Favoriser la réussite d'un hôtel restaurant :
La réussite d’un h ôtel restaurant nécessite que l’exploitant se focalise sur 4 grands axes :
- L’axe de gestion : l’exploitant doit être capable de comprendre les données comptables de son entreprise, de les analyser, de contrôler les coûts, ratios et écarts, de gérer son budget et, notamment en fonction de celui-ci, de faire des choix en termes d’investissements, de marketing et de gestion du personnel.
- L’axe de management : le chef d’entreprise doit se donner les moyens de se constituer une équipe solide, fiable et fidèle. Il doit être capable de se charger du recrutement du personnel, établir les contrats de travail, gérer – ou du moins comprendre – les bulletins de paie.
- L’axe de la commercialisation : l’exploitant doit connaître le type de clientèle qui fréquente son établissement afin d’adapter le service fourni à celle-ci : on ne propose pas le même service à une clientèle touristique qu’à une clientèle d’affaire. Il doit savoir promouvoir son établissement, développer sa clientèle et la fidéliser.
- L’axe du contrôle : Il doit savoir contrôler l’application des règles d’hygiène, de sécurité, d’application de la législation actuelle mais aussi contrôler le travail de son équipe. Face aux dysfonctionnements, il doit savoir les analyser et les traiter.
Conditions particulières pour devenir exploitant d'un Hôtel restaurant
- Jouir de tous ces droits civiques.
- Ne pas avoir été condamné pour crimes et délits.
- Ne pas avoir commis d’infractions relatives au délit de stupéfiants ou au délit de proxénétisme.
Aucun diplôme n’est exigé pour tenir un Hôtel restaurant.
A noter que depuis le 2 avril 2007, toute personne déclarant l’ouverture, la mutation (changement dans la personne du propriétaire ou de l’exploitant), la translation (déplacement d’une licence d’un endroit à un autre sur la même commune) ou le transfert d’un débit de boissons à consommer sur place de deuxième, troisième et quatrième catégories doit préalablement détenir un permis d’exploitation. Pour obtenir ce permis, le créateur de l’établissement devra suivre une formation d’au moins 20 heures d’enseignement dispensée sur au moins 3 jours.. Cette formation permet aux débitants de boissons d'avoir une meilleure connaissance des nombreuses normes législatives, réglementaires et jurisprudentielles qui lui sont applicables. Elle permet de connaître les risques de sanctions spécifiques, de sensibiliser et de responsabiliser les chefs d'entreprises. Le permis d’exploitation a une durée de validité fixé à 10 ans. Au terme de cette période, la participation à une formation de mise à jour des connaissances (d’une durée minimum de six heures) permet de prolonger la validité du permis d’exploitation pour une nouvelle période de dix années.
Avant le début d'activité :
- Déposer une demande de classement de l'hôtel, au plus tard deux mois avant l'ouverture de l'établissement, à la préfecture du département où se situe l’hôtel.

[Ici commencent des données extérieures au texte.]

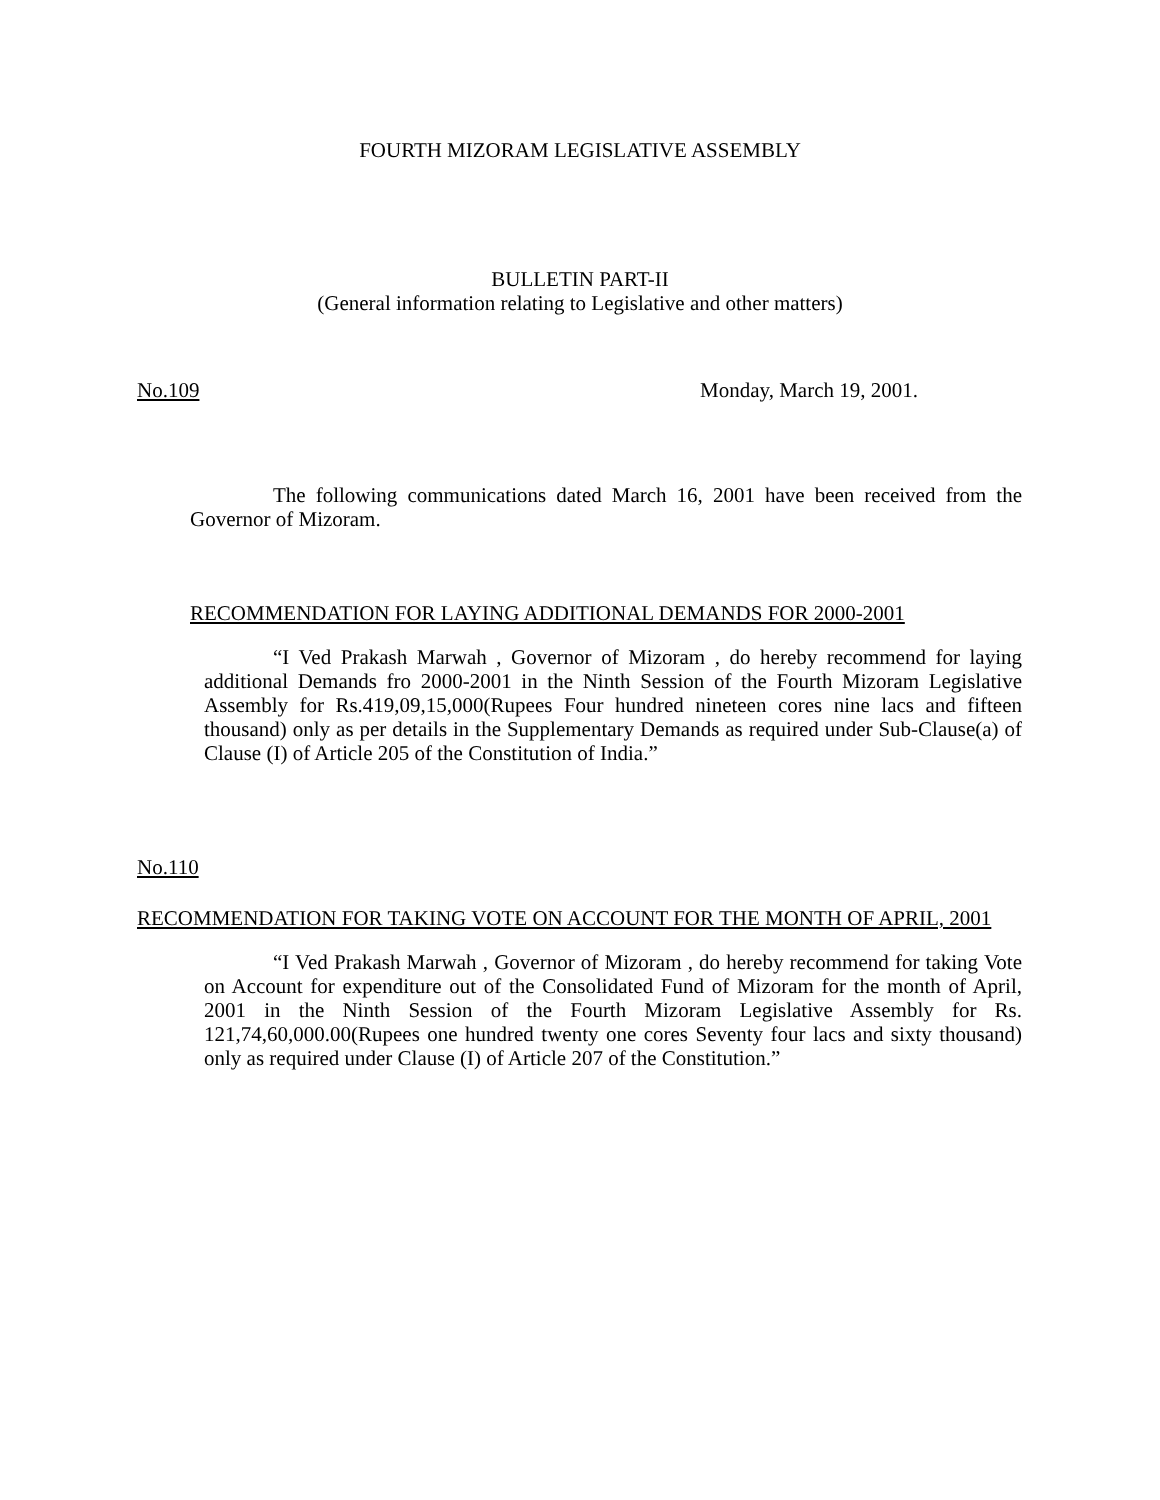FOURTH MIZORAM LEGISLATIVE ASSEMBLY
BULLETIN PART-II
(General information relating to Legislative and other matters)
No.109 Monday, March 19, 2001.
The following communications dated March 16, 2001 have been received from the Governor of Mizoram.
RECOMMENDATION FOR LAYING ADDITIONAL DEMANDS FOR 2000-2001
“I Ved Prakash Marwah , Governor of Mizoram , do hereby recommend for laying additional Demands fro 2000-2001 in the Ninth Session of the Fourth Mizoram Legislative Assembly for Rs.419,09,15,000(Rupees Four hundred nineteen cores nine lacs and fifteen thousand) only as per details in the Supplementary Demands as required under Sub-Clause(a) of Clause (I) of Article 205 of the Constitution of India.”
No.110
RECOMMENDATION FOR TAKING VOTE ON ACCOUNT FOR THE MONTH OF APRIL, 2001
“I Ved Prakash Marwah , Governor of Mizoram , do hereby recommend for taking Vote on Account for expenditure out of the Consolidated Fund of Mizoram for the month of April, 2001 in the Ninth Session of the Fourth Mizoram Legislative Assembly for Rs. 121,74,60,000.00(Rupees one hundred twenty one cores Seventy four lacs and sixty thousand) only as required under Clause (I) of Article 207 of the Constitution.”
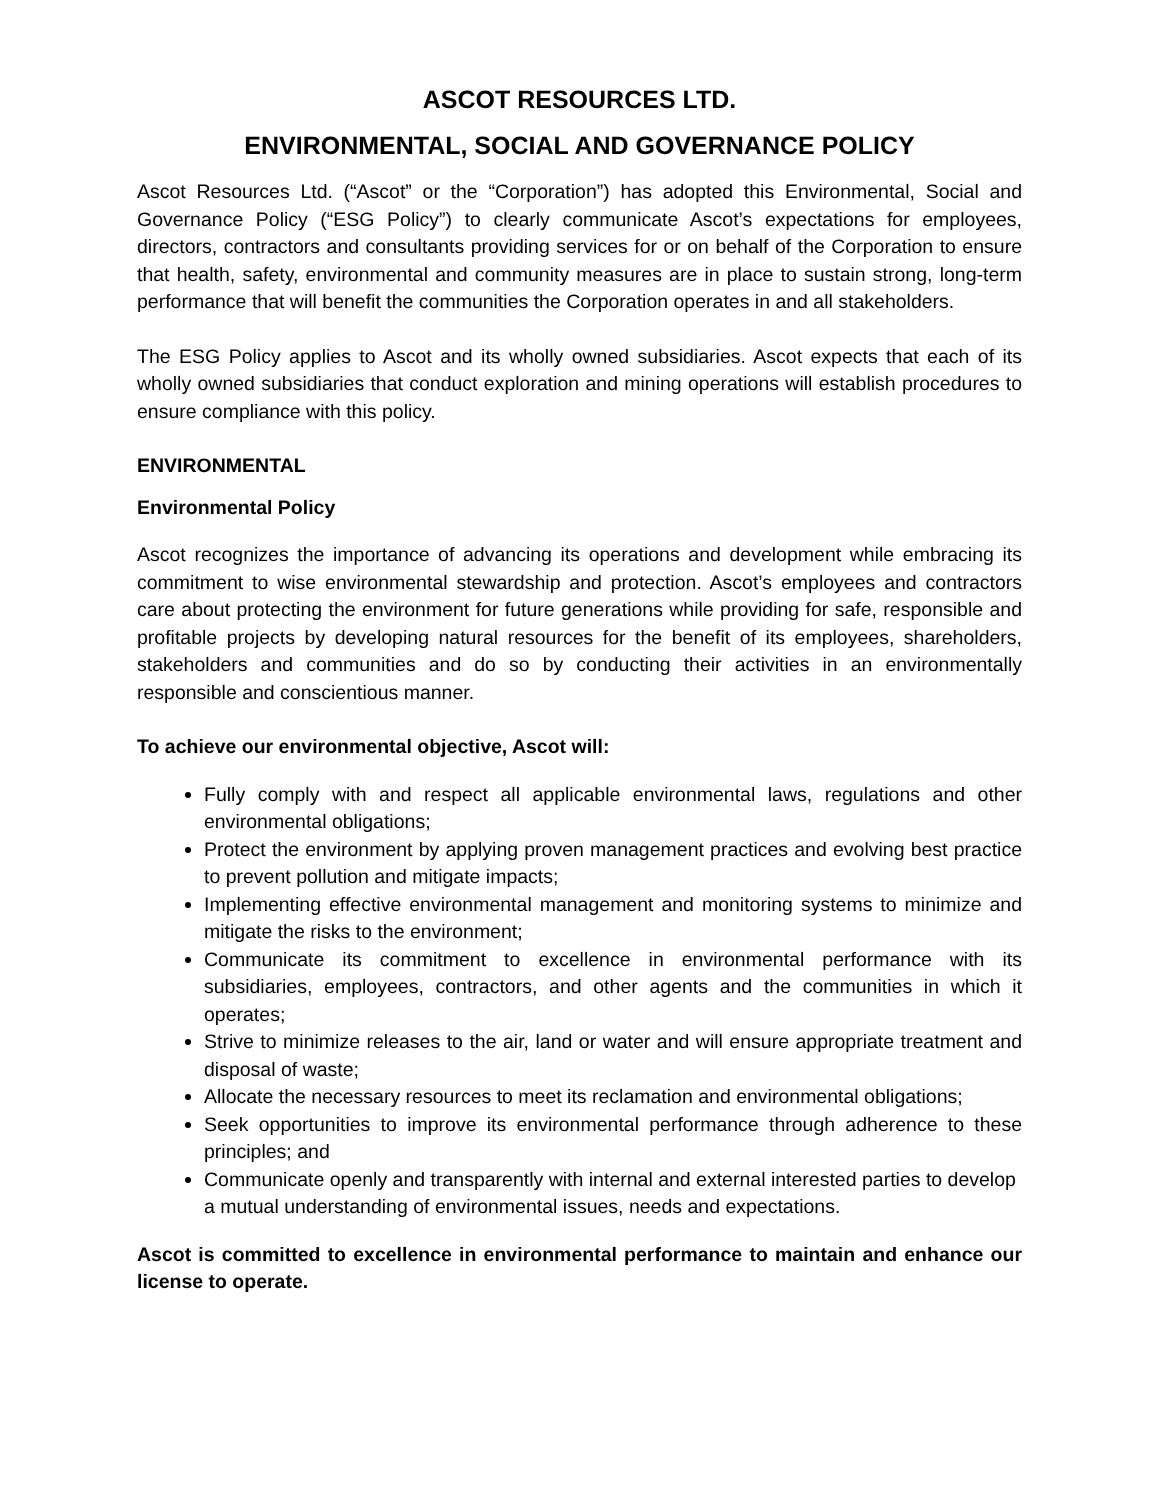ASCOT RESOURCES LTD.
ENVIRONMENTAL, SOCIAL AND GOVERNANCE POLICY
Ascot Resources Ltd. (“Ascot” or the “Corporation”) has adopted this Environmental, Social and Governance Policy (“ESG Policy”) to clearly communicate Ascot’s expectations for employees, directors, contractors and consultants providing services for or on behalf of the Corporation to ensure that health, safety, environmental and community measures are in place to sustain strong, long-term performance that will benefit the communities the Corporation operates in and all stakeholders.
The ESG Policy applies to Ascot and its wholly owned subsidiaries. Ascot expects that each of its wholly owned subsidiaries that conduct exploration and mining operations will establish procedures to ensure compliance with this policy.
ENVIRONMENTAL
Environmental Policy
Ascot recognizes the importance of advancing its operations and development while embracing its commitment to wise environmental stewardship and protection. Ascot’s employees and contractors care about protecting the environment for future generations while providing for safe, responsible and profitable projects by developing natural resources for the benefit of its employees, shareholders, stakeholders and communities and do so by conducting their activities in an environmentally responsible and conscientious manner.
To achieve our environmental objective, Ascot will:
Fully comply with and respect all applicable environmental laws, regulations and other environmental obligations;
Protect the environment by applying proven management practices and evolving best practice to prevent pollution and mitigate impacts;
Implementing effective environmental management and monitoring systems to minimize and mitigate the risks to the environment;
Communicate its commitment to excellence in environmental performance with its subsidiaries, employees, contractors, and other agents and the communities in which it operates;
Strive to minimize releases to the air, land or water and will ensure appropriate treatment and disposal of waste;
Allocate the necessary resources to meet its reclamation and environmental obligations;
Seek opportunities to improve its environmental performance through adherence to these principles; and
Communicate openly and transparently with internal and external interested parties to develop a mutual understanding of environmental issues, needs and expectations.
Ascot is committed to excellence in environmental performance to maintain and enhance our license to operate.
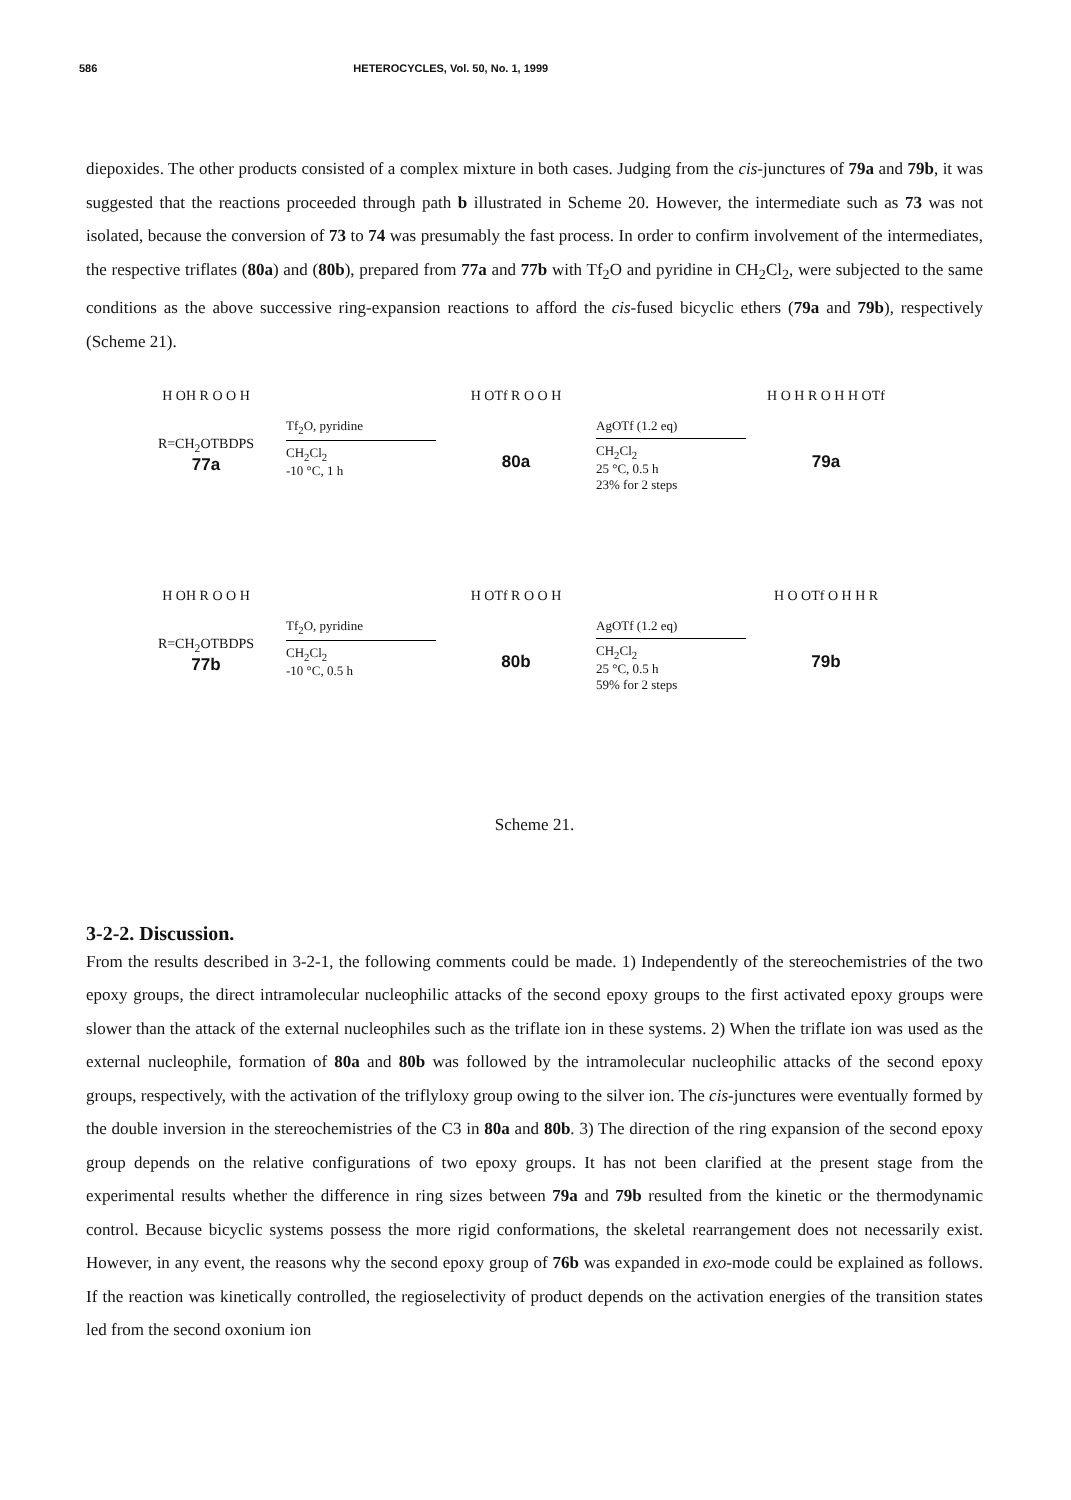586 HETEROCYCLES, Vol. 50, No. 1, 1999
diepoxides. The other products consisted of a complex mixture in both cases. Judging from the cis-junctures of 79a and 79b, it was suggested that the reactions proceeded through path b illustrated in Scheme 20. However, the intermediate such as 73 was not isolated, because the conversion of 73 to 74 was presumably the fast process. In order to confirm involvement of the intermediates, the respective triflates (80a) and (80b), prepared from 77a and 77b with Tf<sub>2</sub>O and pyridine in CH<sub>2</sub>Cl<sub>2</sub>, were subjected to the same conditions as the above successive ring-expansion reactions to afford the cis-fused bicyclic ethers (79a and 79b), respectively (Scheme 21).
H OH R O O H
R=CH<sub>2</sub>OTBDPS
77a
Tf<sub>2</sub>O, pyridine
CH<sub>2</sub>Cl<sub>2</sub>
-10 °C, 1 h
H OTf R O O H
80a
AgOTf (1.2 eq)
CH<sub>2</sub>Cl<sub>2</sub>
25 °C, 0.5 h
23% for 2 steps
H O H R O H H OTf
79a
H OH R O O H
R=CH<sub>2</sub>OTBDPS
77b
Tf<sub>2</sub>O, pyridine
CH<sub>2</sub>Cl<sub>2</sub>
-10 °C, 0.5 h
H OTf R O O H
80b
AgOTf (1.2 eq)
CH<sub>2</sub>Cl<sub>2</sub>
25 °C, 0.5 h
59% for 2 steps
H O OTf O H H R
79b
Scheme 21.
3-2-2. Discussion.
From the results described in 3-2-1, the following comments could be made. 1) Independently of the stereochemistries of the two epoxy groups, the direct intramolecular nucleophilic attacks of the second epoxy groups to the first activated epoxy groups were slower than the attack of the external nucleophiles such as the triflate ion in these systems. 2) When the triflate ion was used as the external nucleophile, formation of 80a and 80b was followed by the intramolecular nucleophilic attacks of the second epoxy groups, respectively, with the activation of the triflyloxy group owing to the silver ion. The cis-junctures were eventually formed by the double inversion in the stereochemistries of the C3 in 80a and 80b. 3) The direction of the ring expansion of the second epoxy group depends on the relative configurations of two epoxy groups. It has not been clarified at the present stage from the experimental results whether the difference in ring sizes between 79a and 79b resulted from the kinetic or the thermodynamic control. Because bicyclic systems possess the more rigid conformations, the skeletal rearrangement does not necessarily exist. However, in any event, the reasons why the second epoxy group of 76b was expanded in exo-mode could be explained as follows. If the reaction was kinetically controlled, the regioselectivity of product depends on the activation energies of the transition states led from the second oxonium ion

- Détenir le permis d’exploitation.
- Etre titulaire, soit d’une petite licence restaurant –qui permet de servir des boissons sans alcool ou fermentées mais non distillées – soit de la grande licence restaurant (équivalent à la licence 4). Les licences restaurant sont délivrées par le bureau des douanes.
- Déclarer à la recette des impôts le nombre de téléviseurs mis à disposition.
- Dans le cadre de la reprise d’un fonds de commerce, faire une déclaration administrative dans un délai de quinze jours avant l’ouverture du restaurant auprès de la mairie (à la préfecture de police pour Paris) ou de la recette locale des douanes en fonction de la licence exploitée
- Faire une déclaration auprès de la SACEM si vous souhaitez diffuser de la musique.
- Faire une déclaration, dans le mois qui suit l’ouverture, à la direction des services vétérinaires de la préfecture ou de la mairie.
- Mettre en œuvre les mesures de sécurité préventive (les éléments sont notamment disponibles auprès des mairies, des services départementaux d’incendie et de secours).
- Rendre accessible l’espace restauration et les toilettes aux personnes handicapées, voire, si vous avez un parking privatif, créer des places spécifiques pour les handicapés.